EXERCISE GOAL: Resume the production-readiness milestone document from where it stops, writing the sections that come after its overview and key success metric.

# Milestone 2: Production Readiness
**Status:** Not Started
**Target:** Production-grade gateway with HTTP transport, health checks, and robust error handling
---
## Overview
M2 transforms the gateway from a development tool to a production-ready service. This milestone adds:
- HTTP transport with Streamable HTTP/SSE support
- Health check endpoints for monitoring
- Comprehensive error handling with all defined error codes
- HTTP session management with session IDs
- Performance optimizations and monitoring
- Security hardening
**Key Success Metric:** Gateway can run as a production HTTP service with <100ms P95 latency, proper error handling, and monitoring capabilities.

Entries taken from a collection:

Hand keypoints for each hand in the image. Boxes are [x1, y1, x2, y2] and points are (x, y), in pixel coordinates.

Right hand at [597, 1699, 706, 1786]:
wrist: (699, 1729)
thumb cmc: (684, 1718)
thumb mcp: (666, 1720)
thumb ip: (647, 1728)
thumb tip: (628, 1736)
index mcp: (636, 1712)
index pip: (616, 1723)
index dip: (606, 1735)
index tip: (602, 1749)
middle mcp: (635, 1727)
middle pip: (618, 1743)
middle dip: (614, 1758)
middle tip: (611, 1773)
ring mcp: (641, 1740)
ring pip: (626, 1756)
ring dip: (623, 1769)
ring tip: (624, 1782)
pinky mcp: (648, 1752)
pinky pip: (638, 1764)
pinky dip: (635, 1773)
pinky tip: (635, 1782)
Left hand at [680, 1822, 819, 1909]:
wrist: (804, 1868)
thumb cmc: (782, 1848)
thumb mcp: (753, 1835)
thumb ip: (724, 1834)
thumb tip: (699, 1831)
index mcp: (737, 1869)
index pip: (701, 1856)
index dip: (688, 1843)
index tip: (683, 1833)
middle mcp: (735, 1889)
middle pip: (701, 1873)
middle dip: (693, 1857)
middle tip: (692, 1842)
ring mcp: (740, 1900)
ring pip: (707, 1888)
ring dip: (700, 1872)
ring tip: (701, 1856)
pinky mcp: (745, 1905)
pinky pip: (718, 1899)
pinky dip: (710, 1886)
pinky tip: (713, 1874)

--

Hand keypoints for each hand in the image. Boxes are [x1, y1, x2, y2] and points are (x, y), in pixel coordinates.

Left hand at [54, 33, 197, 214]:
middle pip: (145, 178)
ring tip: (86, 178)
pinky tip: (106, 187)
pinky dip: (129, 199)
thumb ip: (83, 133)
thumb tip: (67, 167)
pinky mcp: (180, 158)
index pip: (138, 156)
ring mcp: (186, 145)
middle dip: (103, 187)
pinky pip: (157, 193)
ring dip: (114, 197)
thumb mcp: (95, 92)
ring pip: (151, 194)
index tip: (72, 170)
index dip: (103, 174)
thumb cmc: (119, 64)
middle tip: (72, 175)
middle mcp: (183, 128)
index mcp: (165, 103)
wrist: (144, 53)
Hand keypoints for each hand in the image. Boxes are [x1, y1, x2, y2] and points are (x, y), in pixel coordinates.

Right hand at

OUTPUT BELOW:
---
## Core Components
### 1. HTTP Transport Implementation
### 2. Health Check Endpoints
### 3. Error Handling System
### 4. Session Management
### 5. Security Hardening
### 6. Performance Optimization
---
## Detailed Task Checklist
### HTTP Transport Setup
- [ ] Configure gateway for HTTP transport
- [ ] Add HTTP transport support to gateway.run()
- [ ] Configure host and port from environment variables
- [ ] Support both stdio and HTTP concurrently (if needed)
- [ ] Implement Streamable HTTP with SSE support
- [ ] Add CORS handling for web clients
- [ ] Environment variable configuration
- [ ] `GATEWAY_TRANSPORT` (stdio|http)
- [ ] `GATEWAY_HTTP_HOST` (default: 127.0.0.1)
- [ ] `GATEWAY_HTTP_PORT` (default: 8000)
- [ ] `GATEWAY_CORS_ORIGINS` (comma-separated allowed origins)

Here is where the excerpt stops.